The move signals growing conviction inside ExxonMobil that the Usan infill, which the company expects to unlock up to 40,000 barrels per day of additional flowing capacity, can clear the investment hurdle without requiring new surface infrastructure.
The program is designed as a tie-back to the existing Usan floating production, storage and offloading vessel, eliminating the need for a greenfield FPSO and significantly improving the project’s return profile.
The infrastructure logic is central to ExxonMobil’s pitch on the economics. Under Nigeria’s production sharing contract structure, capital expenditure is recovered by investors before the government’s full profit entitlement is realised.
A new FPSO would inflate the capital base, compressing the share of barrels available to the Nigerian state. By routing production through an existing vessel with spare capacity, the company argues it can bring more barrels into profit-sharing at an earlier point.
“Higher capex is not neutral; it actually reduces the proportion of barrels available to create broader value for Nigeria,” Baxi said, extending the same reasoning to the larger Owowo field development, which he pegged at $7 billion to $8 billion and similarly envisions as a subsea tie-back to the Usan FPSO.
Usan infill forms one piece of a stacked production growth case that ExxonMobil is assembling across its Nigerian deepwater portfolio. Combined with an Erha infill program estimated to deliver roughly 20,000 barrels per day, the two campaigns together could nearly double the company’s current operated output of just over 100,000 barrels per day, before accounting for Owowo, which at peak production could contribute more than 100,000 barrels per day on its own.
Baxi described the company’s plan to keep a single deepwater drilling rig deployed continuously across the Usan and Erha campaigns as both an efficiency strategy and an operational philosophy.
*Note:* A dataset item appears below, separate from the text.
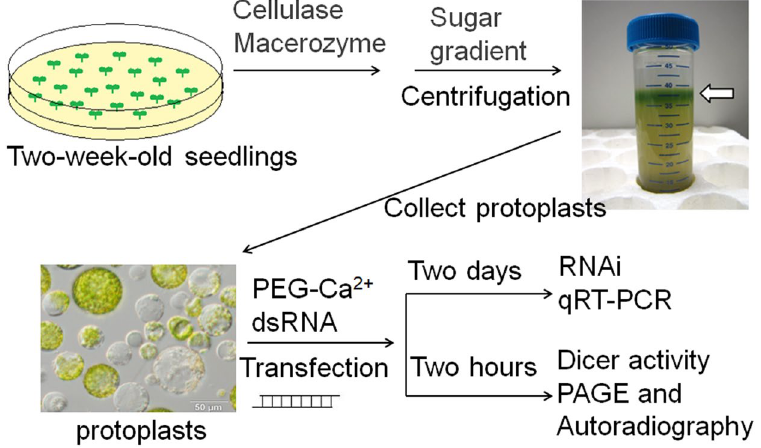
Figure 1. Schematic representation of the experimental procedure to examine the efficacies of various dsRNAs for inducing RNAi. Various dsRNAs were directly transferred into protoplasts prepared from 2-week-old Arabidopsis seedlings, and then their efficacies for inducing RNAi were analysed using qRT-PCR. DCL3 and DCL4 activities were analysed by denaturing PAGE and autoradiography. For details see Methods 28,29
Spreading fixed rig mobilisation costs over a longer continuous campaign lowers the per-well cost, while keeping the same crew on the same equipment drives the performance improvement that deepwater drilling demands.
“Think of a deepwater drilling crew the way you would think of a Formula One pit crew,” he said. “The more they drill, on the same rig, with the same technology stack and the same team, the faster and safer they become.”
The acceleration of early-stage spending comes as Nigeria’s government pushes toward production targets of between two and three million barrels per day, a level that would require both protecting existing output and bringing new capacity online fast enough to outrun natural field decline.
Baxi was direct about the stakes. “FID announcements that come slowly translate into capacity that arrives too late to offset decline curves that are moving against us every single day,” he said.